Another super fiddle

Philip Bayley
The Australian reported last week that the Federal government is expected to issue inflation-linked bonds specifically aimed at self-funded retirees. This initiative will form part of a package of retirement income reforms that will be announced in the budget next month in response to the Henry Tax Review.

Issuing inflation-linked bonds sounds like an excellent idea and no doubt they will be eagerly sought after, not just by self-funded retirees but also by those who have yet to reach retirement but are running their own self-managed superannuation funds. The initiative is consistent with the revival of the retail bond market that is currently under way and will provide some welcome diversity. The bonds would effectively provide an indexed annuity for 20 to 25 years.

However, another initiative that may form part of the package is unlikely to receive such a warm welcome from those who run their own SMSFs and/or hope to be self-funded retirees. The welfare lobby group, ACOSS, and others, are pushing for the 15 per cent contributions tax to be scrapped, with all voluntary contributions to be taxed at the taxpayer's marginal rate. The trade-off is that the government would match voluntary contributions up to a maximum of $7000.
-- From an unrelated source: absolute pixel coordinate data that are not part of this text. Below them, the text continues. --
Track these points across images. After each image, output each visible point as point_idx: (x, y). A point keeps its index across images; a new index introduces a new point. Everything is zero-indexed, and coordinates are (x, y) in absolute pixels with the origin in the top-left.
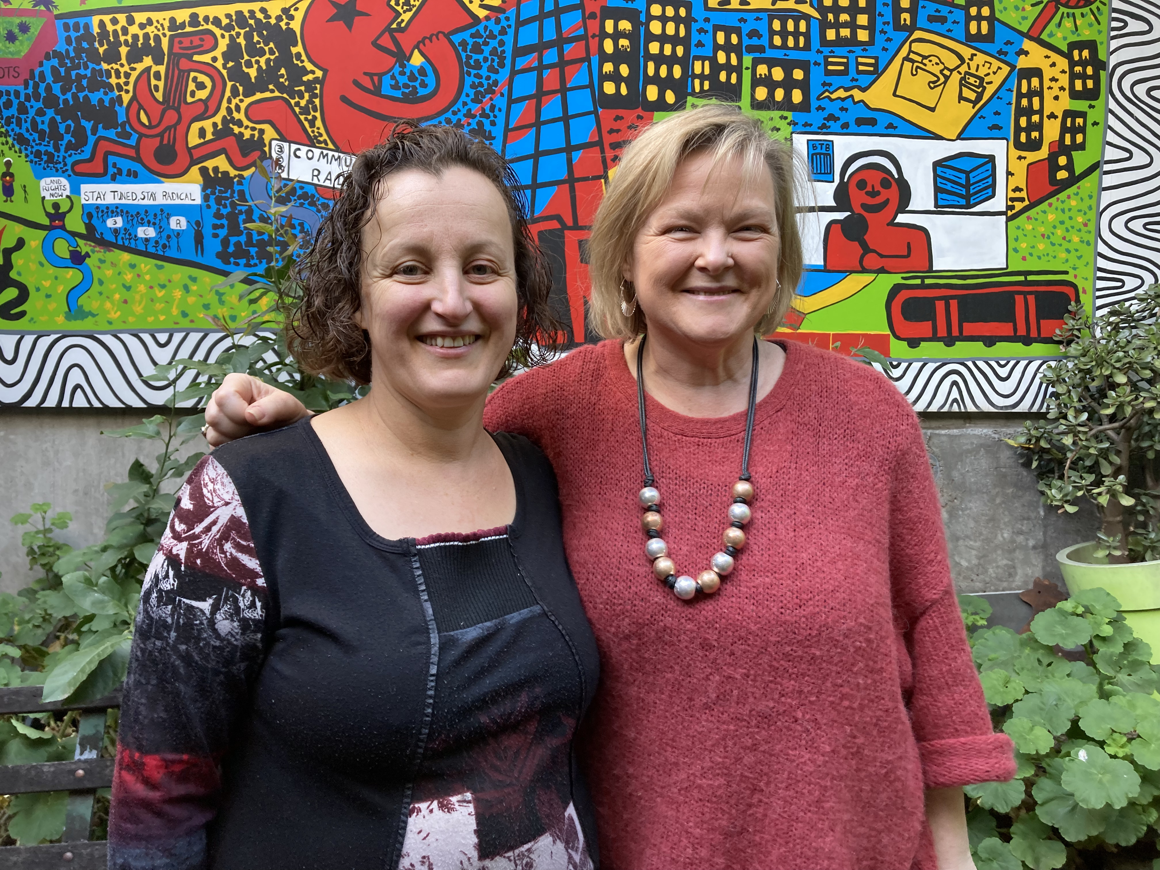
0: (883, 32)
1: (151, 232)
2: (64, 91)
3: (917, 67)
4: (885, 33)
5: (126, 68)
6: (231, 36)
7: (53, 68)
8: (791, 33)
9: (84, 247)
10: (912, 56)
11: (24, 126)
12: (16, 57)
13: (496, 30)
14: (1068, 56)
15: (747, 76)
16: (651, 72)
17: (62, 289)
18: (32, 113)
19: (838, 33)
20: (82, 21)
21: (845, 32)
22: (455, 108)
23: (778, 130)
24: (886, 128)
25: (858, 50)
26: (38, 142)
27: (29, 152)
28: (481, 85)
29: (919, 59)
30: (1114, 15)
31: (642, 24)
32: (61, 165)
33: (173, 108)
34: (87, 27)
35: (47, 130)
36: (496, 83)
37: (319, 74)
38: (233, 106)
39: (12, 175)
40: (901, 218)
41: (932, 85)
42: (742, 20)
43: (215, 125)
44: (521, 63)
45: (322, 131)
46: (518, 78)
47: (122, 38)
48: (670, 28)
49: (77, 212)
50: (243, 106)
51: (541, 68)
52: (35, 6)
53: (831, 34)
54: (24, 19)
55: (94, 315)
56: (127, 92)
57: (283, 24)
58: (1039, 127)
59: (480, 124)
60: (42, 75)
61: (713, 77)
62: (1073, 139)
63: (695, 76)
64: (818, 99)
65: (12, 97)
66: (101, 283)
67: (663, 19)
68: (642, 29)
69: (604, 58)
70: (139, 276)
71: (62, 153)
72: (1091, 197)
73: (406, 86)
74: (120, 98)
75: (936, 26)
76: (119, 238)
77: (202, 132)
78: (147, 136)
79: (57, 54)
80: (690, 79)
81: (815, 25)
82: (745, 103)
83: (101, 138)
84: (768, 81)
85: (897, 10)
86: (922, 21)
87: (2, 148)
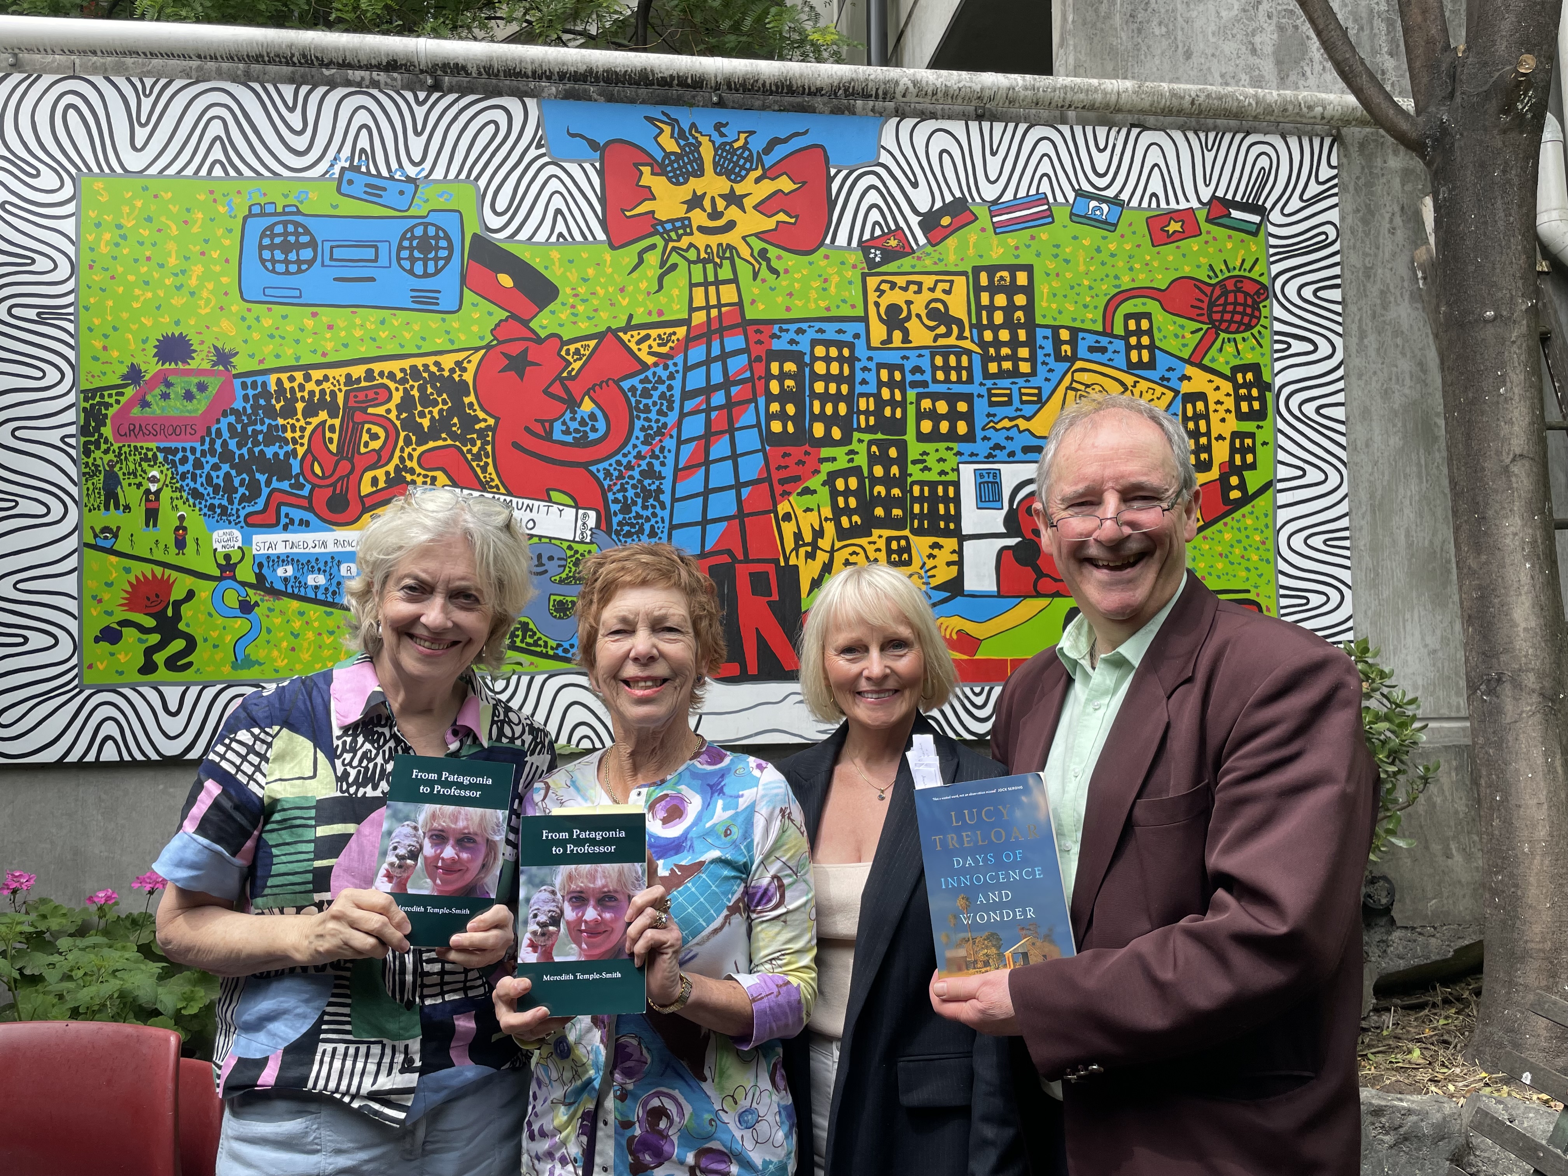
0: (1044, 363)
1: (321, 580)
2: (240, 446)
4: (1047, 364)
5: (302, 423)
6: (405, 389)
7: (230, 424)
8: (953, 368)
9: (254, 596)
10: (1075, 385)
11: (199, 480)
12: (194, 415)
13: (664, 375)
14: (1232, 379)
15: (911, 410)
16: (817, 409)
17: (229, 639)
18: (207, 468)
19: (1000, 366)
20: (260, 379)
21: (1007, 365)
22: (625, 451)
23: (944, 460)
25: (1021, 381)
26: (212, 495)
27: (202, 506)
28: (650, 427)
29: (1082, 388)
30: (1276, 338)
31: (807, 365)
32: (235, 517)
33: (346, 458)
34: (264, 384)
35: (222, 484)
36: (665, 425)
37: (491, 421)
38: (405, 455)
39: (185, 529)
42: (904, 358)
43: (387, 473)
44: (689, 405)
45: (494, 476)
46: (687, 421)
47: (299, 395)
48: (835, 368)
49: (248, 561)
50: (416, 454)
51: (709, 410)
52: (213, 366)
53: (993, 368)
54: (202, 379)
55: (260, 664)
56: (302, 445)
57: (456, 377)
58: (1208, 449)
59: (650, 464)
60: (219, 432)
61: (878, 412)
62: (1243, 459)
63: (860, 412)
64: (983, 429)
65: (188, 454)
67: (827, 360)
68: (807, 370)
69: (770, 398)
70: (307, 623)
71: (236, 506)
72: (1266, 515)
73: (576, 431)
74: (294, 451)
75: (1097, 356)
76: (289, 586)
77: (375, 481)
78: (320, 487)
79: (234, 412)
80: (855, 416)
81: (977, 360)
82: (910, 436)
83: (274, 490)
84: (932, 415)
85: (1057, 342)
86: (1082, 352)
87: (175, 502)
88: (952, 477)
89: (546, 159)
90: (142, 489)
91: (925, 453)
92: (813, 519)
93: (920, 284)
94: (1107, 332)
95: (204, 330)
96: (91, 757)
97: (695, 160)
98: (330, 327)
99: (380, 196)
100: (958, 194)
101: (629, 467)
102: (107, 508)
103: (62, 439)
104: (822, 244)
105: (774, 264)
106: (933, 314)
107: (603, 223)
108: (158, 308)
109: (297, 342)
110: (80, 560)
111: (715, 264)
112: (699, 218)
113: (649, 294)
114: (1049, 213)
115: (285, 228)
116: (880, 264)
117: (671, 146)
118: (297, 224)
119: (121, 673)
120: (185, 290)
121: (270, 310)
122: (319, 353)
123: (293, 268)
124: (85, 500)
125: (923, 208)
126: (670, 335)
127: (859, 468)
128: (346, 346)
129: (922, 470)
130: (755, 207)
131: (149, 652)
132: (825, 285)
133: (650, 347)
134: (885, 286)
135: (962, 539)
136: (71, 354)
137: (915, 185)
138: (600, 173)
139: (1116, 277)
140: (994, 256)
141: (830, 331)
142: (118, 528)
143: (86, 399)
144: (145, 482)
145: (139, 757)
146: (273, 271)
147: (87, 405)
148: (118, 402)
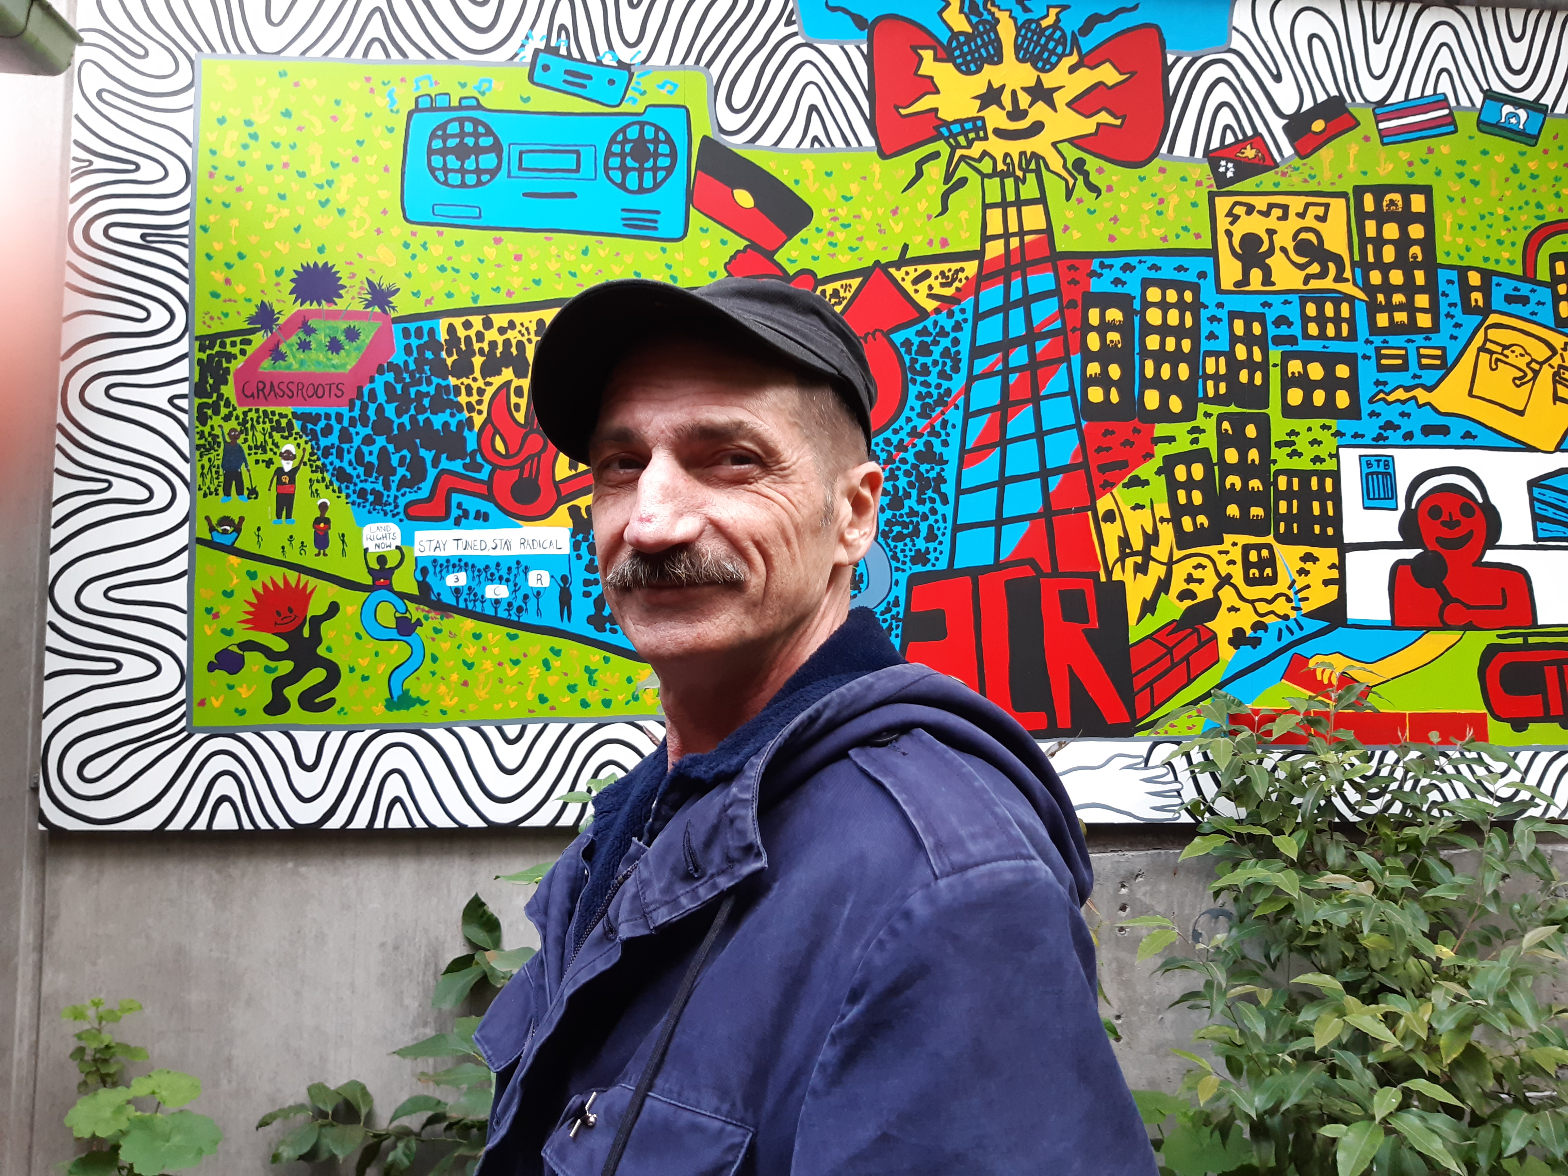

At first glance, this proposal seems to be driven by misguided notions of equity and ignores economic reality and why the incentive was put in place originally. Very few taxpayers on a 15 per cent marginal tax rate or less, have any financial capacity to make voluntary contributions to superannuation. Generally, they would be struggling to deal with the day-to-day costs of living, and even if the government cut the contributions tax to nil for such taxpayers, it is unlikely to generate any significant increase in contributions.

It is only those taxpayers in the higher marginal tax brackets who have the capacity to make voluntary contributions and this capacity increases as taxpayers move into the higher brackets. The 15 per cent contributions tax was intended to provide an incentive to those who can afford to do so, to provide for their own retirement, ideally becoming self-funded retirees and removing the pension burden from the government.

Moreover, it is only since the relatively recent removal of the 15 per cent surcharge on those tax payers in the highest marginal tax brackets that voluntary contributions have been made in any reasonable volume. It is unfortunate that the arrival of the GFC in the interim has discouraged many from continuing to make voluntary contributions.

If in future voluntary contributions are to be taxed at the taxpayer's top marginal rate, it can be expected that voluntary contributions will fall away to insignificant levels. The additional taxes will not fill any holes in the government's budget.

In addition, the growth of superannuation in Australia will be driven almost solely by compulsory contributions made by employers. This will be to the disadvantage of our funds management industry, which largely owes its existence to superannuation, if the potential for above-system growth rates is removed.

It is also likely to halt the growth in SMSFs in its tracks, and maybe this is the real objective, given that along with ACOSS, it is the Industry Super Network and the ACTU that are pushing this line. SMSFs have become the largest sector of the superannuation industry, according to APRA data to September 2008, accounting for more than 30 per cent of total superannuation assets. Moreover APRA's report to December 2008 shows that SMSFs have outperformed all other superannuation fund types; but all this may be short lived.

If the real objective is to halt the growth of SMSFs, a lot of money will be lost to the superannuation system. SMSFs are run by people who have the capacity - and generally significant capacity - to save for their own retirement, given that the value of average assets held within SMSFs is around $1 million.

Those who run SMSFs know well that it is only the tax advantages that make running a SMSF worthwhile. An investment portfolio can be run outside of superannuation without the administrative and compliance burden imposed by the ATO, and the funds invested can be accessed at any time and not locked up until retirement.
It seems that once more the pollies and those who can influence them cannot be trusted not to fiddle with superannuation. There is simply too much money at stake.